Thomas Paine responded to one of Burke’s critiques of the French Revolution by cynically arguing that wars are sometimes started in order to increase taxation (“the harvest of war”) (1791)

Found in The Rights of Man Part I (1791 ed.)
In his debate with Edmund Burke over the French Revolution, Thomas Paine (1737-1809) argues that there is a connection between war and the raising of taxes and that sometimes the former is engaged in to promote the latter:
It may with reason be said, that in the manner the English nation is represented, it signifies not where this right resides, whether in the Crown, or in the Parliament. War is the common harvest of all those who participate in the division and expenditure of public money, in all countries. It is the art of conquering at home: the object of it is an increase of revenue; and as revenue cannot be increased without taxes, a pretence must be made for expenditures. In reviewing the history of the English government, its wars and its taxes, a by-stander, not blinded by prejudice, nor warped by interest, would declare, that taxes were not raised to carry on wars, but that wars were raised to carry on taxes.

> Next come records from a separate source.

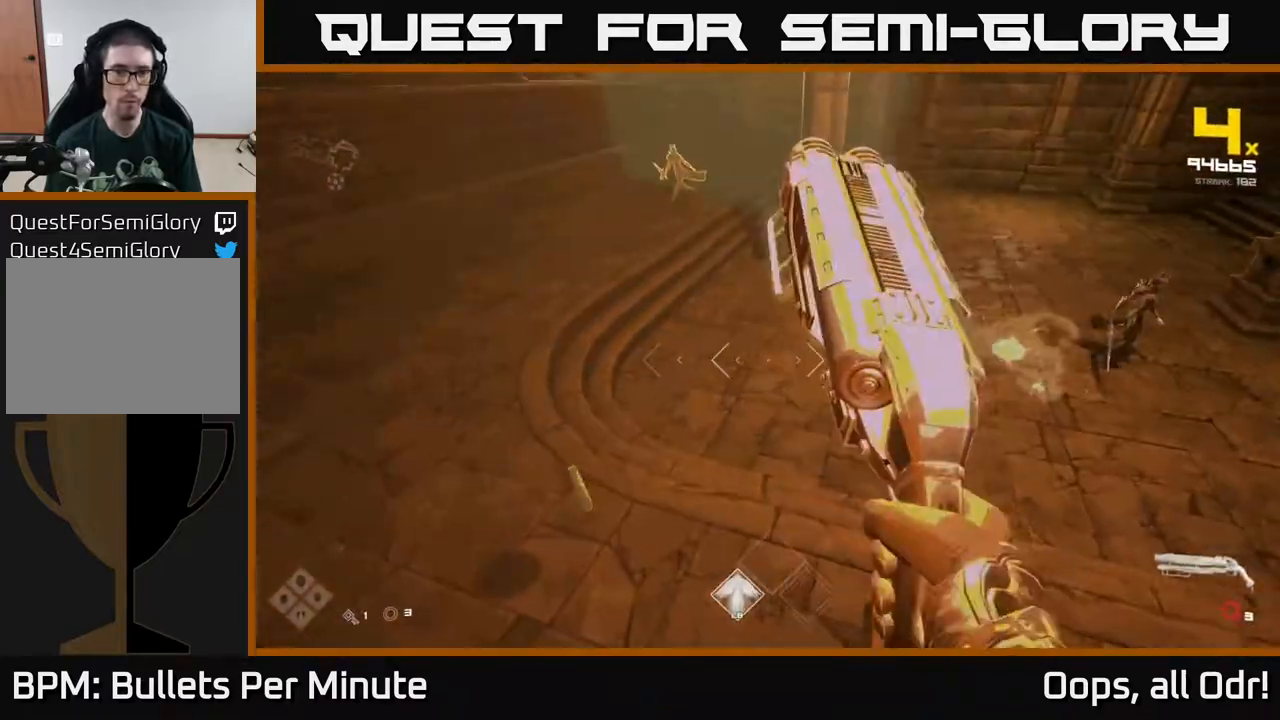
{"buttons": [], "left_stick": "up-left", "right_stick": "center", "events": [[217, "right_stick", "up-right"], [233, "left_stick", "up"], [300, "right_stick", "up"], [367, "left_stick", "up-left"], [400, "right_stick", "center"]]}
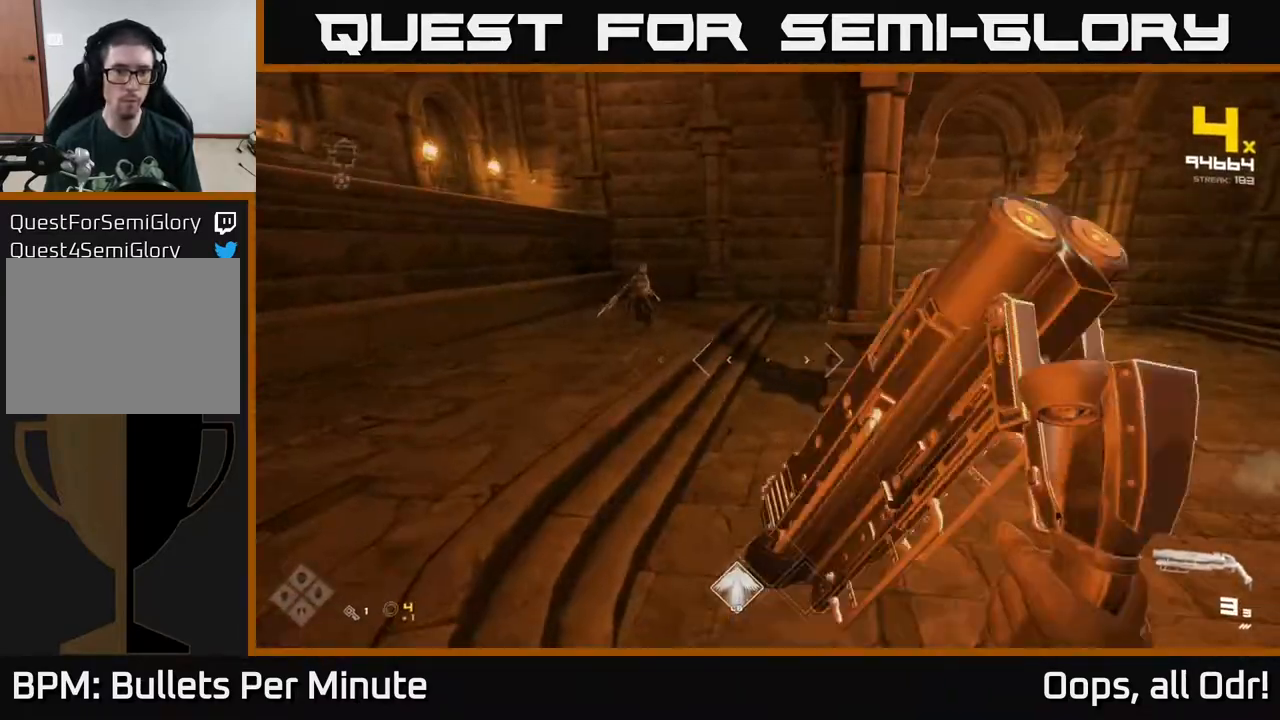
{"buttons": ["R2"], "left_stick": "up-left", "right_stick": "center", "events": [[83, "right_stick", "up-left"], [167, "R2", "down"], [183, "right_stick", "center"], [267, "R2", "up"], [317, "right_stick", "right"], [450, "R2", "down"], [483, "right_stick", "center"]]}
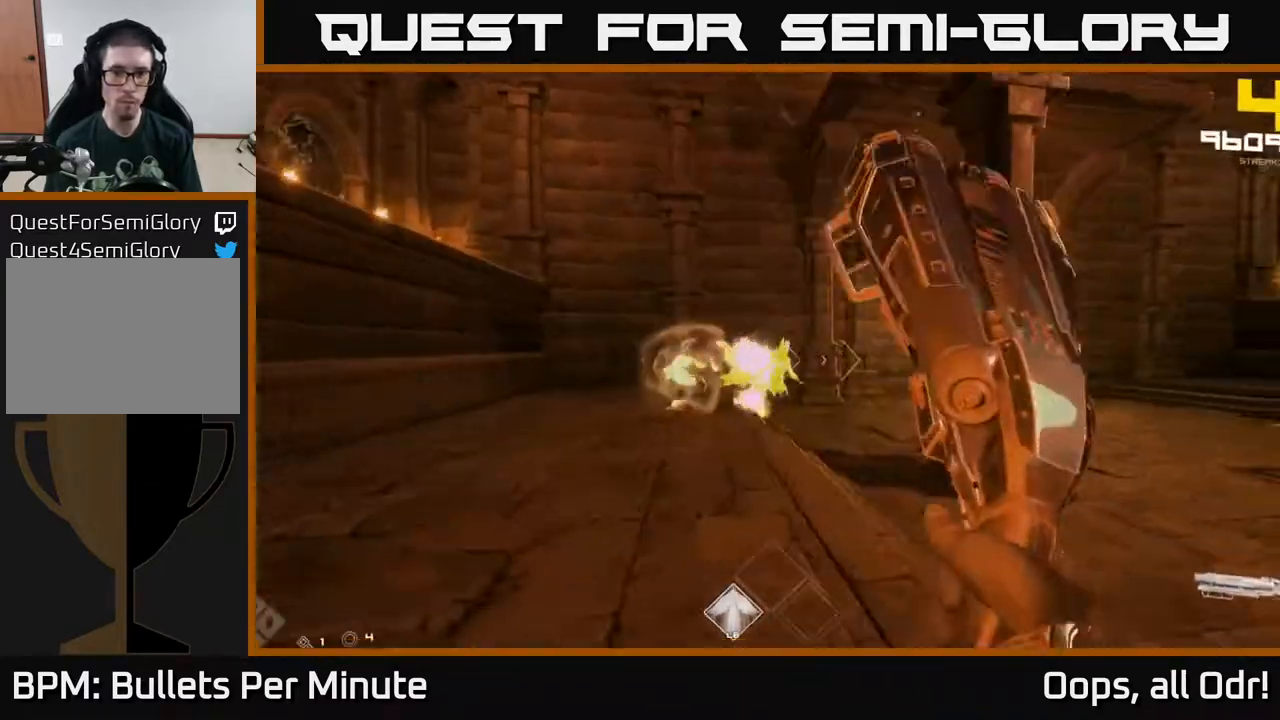
{"buttons": [], "left_stick": "up-left", "right_stick": "right", "events": [[50, "R2", "up"], [117, "right_stick", "right"], [267, "R2", "down"], [283, "right_stick", "center"], [367, "R2", "up"], [467, "right_stick", "right"]]}
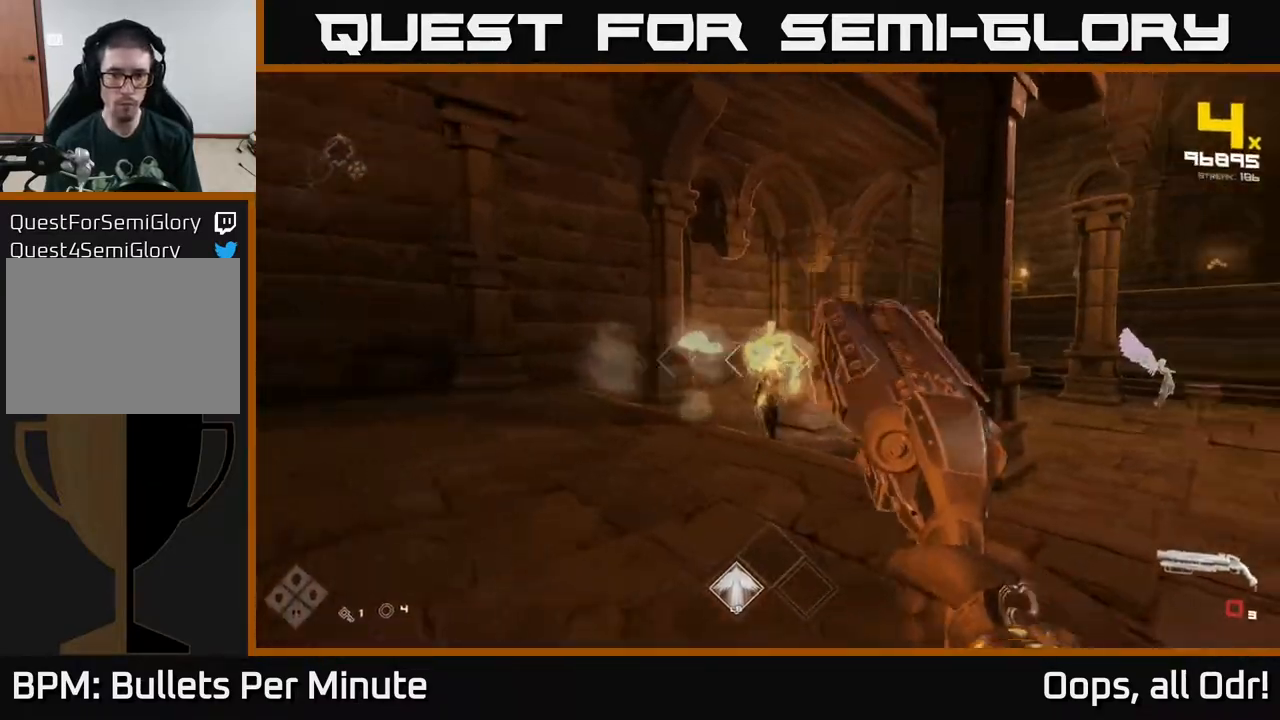
{"buttons": ["A"], "left_stick": "left", "right_stick": "center", "events": [[100, "left_stick", "left"], [217, "right_stick", "center"], [400, "A", "down"]]}
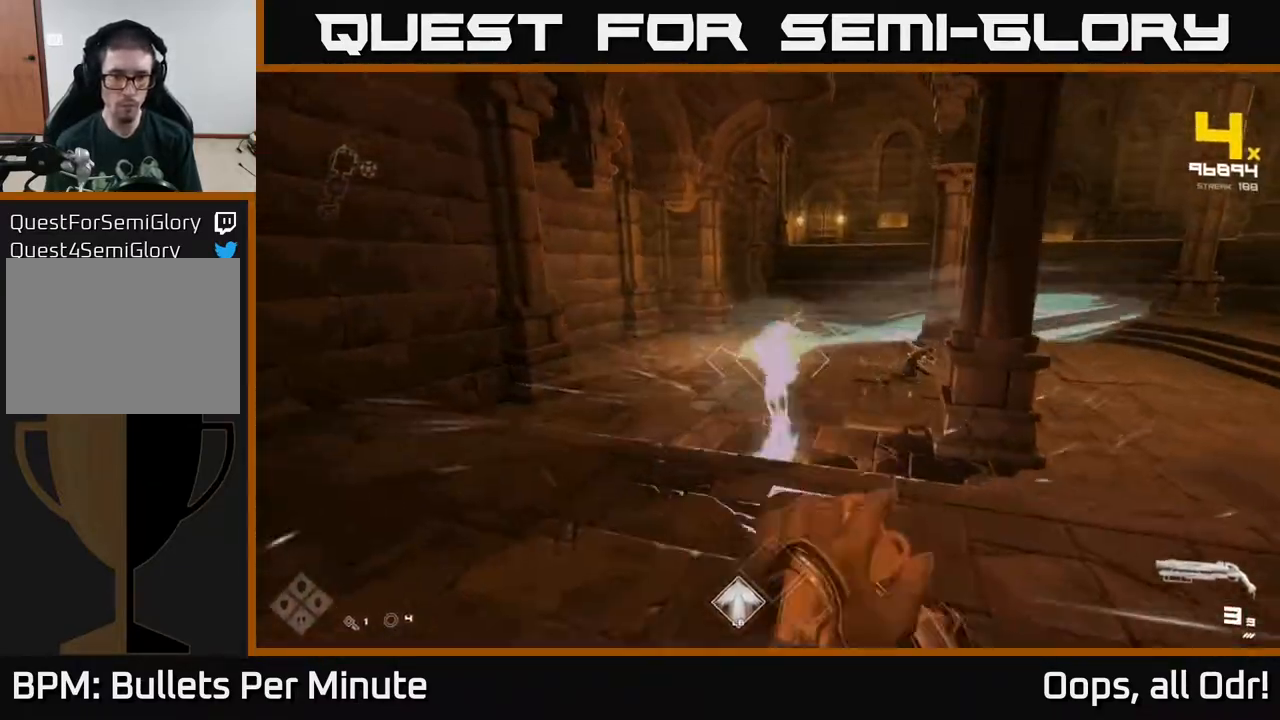
{"buttons": [], "left_stick": "up", "right_stick": "right", "events": [[83, "A", "up"], [150, "left_stick", "up-left"], [183, "A", "down"], [267, "A", "up"], [400, "right_stick", "right"], [417, "left_stick", "up"]]}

Paine here returns to his theme of the connection between war, public financing, and taxation. He cynically argues that history might lead one to the conclusion that far from raising taxes in order to fund wars, much benefit can be gained by the ruling and banking elite if wars are started in order to raise the national debt and increase taxation. Sometimes one wonders if this might be true. Paine and Burke were only two figures in a very spirited debate which took place in the 1790s about the significance and meaning of the French Revolution. It also involved Mary Wollstonecraft, William Godwin, Joseph Priestley, Catharine Macaulay, and Sir James Mackintosh, whose writings on the subject can be found in our French Revolution collection.